_Your objective_.
If a picture appears among the records, leave it out and set down everything else exactly as it stands.

_Data provided_.
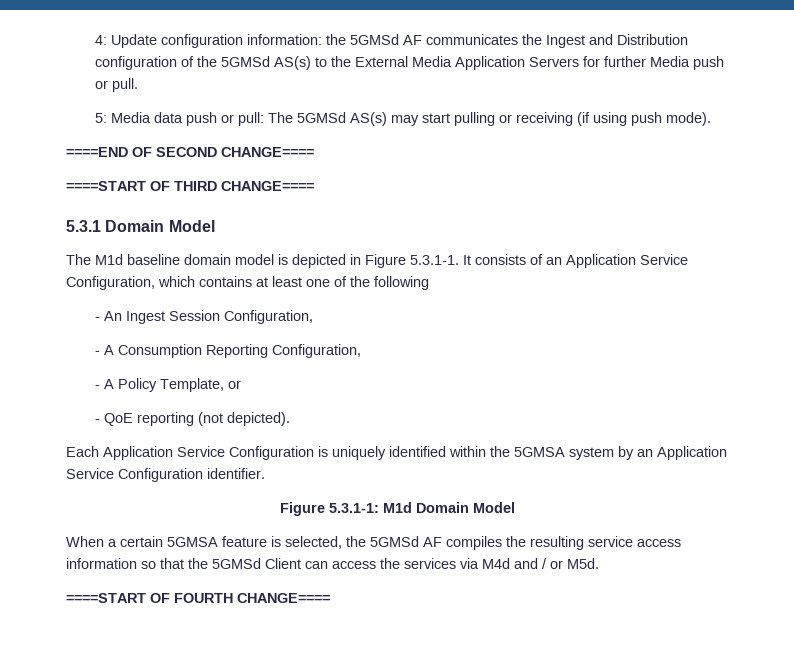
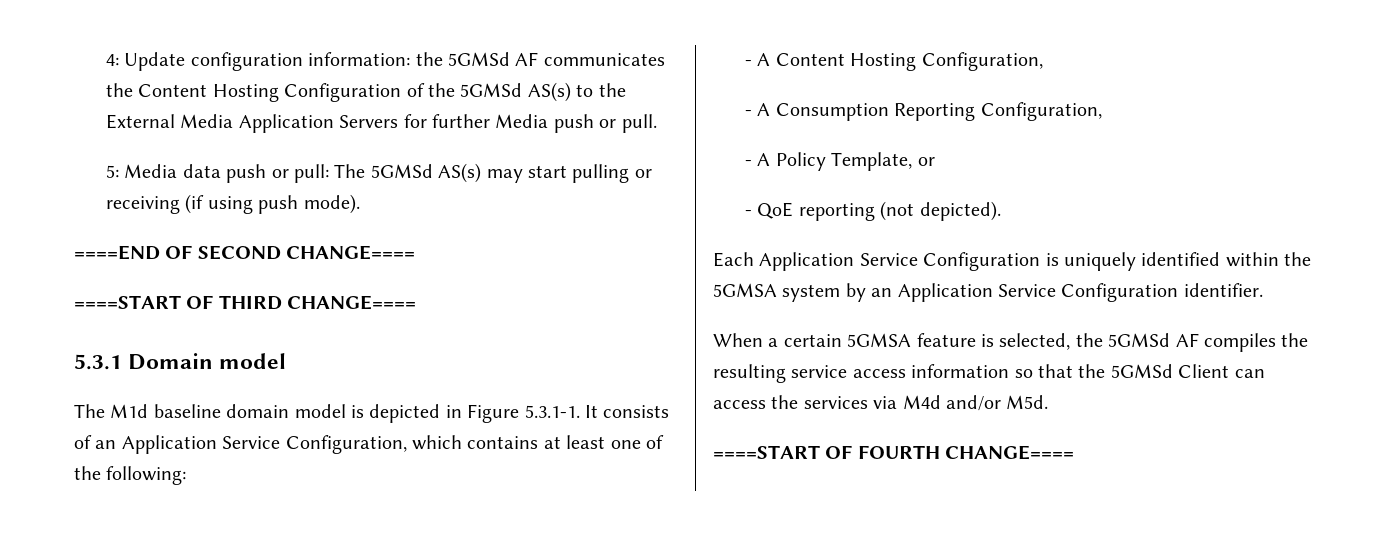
[545,34,688,48] [94,56,177,70] Ingest and Distribution configuration -> [138,83,402,102] Content Hosting Configuration
[168,220,215,232] Model -> [219,353,287,369] model
[374,276,429,290] [94,310,220,324] following // - An Ingest Session -> [106,466,187,485] [744,53,917,71] following: // - A Content Hosting
[279,502,515,516] // Figure 5.3.1-1: M1d Domain Model -> (1263, 290) none
[514,558,563,569] and / or -> [946,395,1001,411] and/or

_Answer section_.
[545,34,688,48] [94,56,177,70] Ingest and Distribution configuration -> [138,83,402,102] Content Hosting Configuration
[168,220,215,232] Model -> [219,353,287,369] model
[374,276,429,290] [94,310,220,324] following // - An Ingest Session -> [106,466,187,485] [744,53,917,71] following: // - A Content Hosting
[279,502,515,516] // Figure 5.3.1-1: M1d Domain Model -> (1263, 290) none
[514,558,563,569] and / or -> [946,395,1001,411] and/or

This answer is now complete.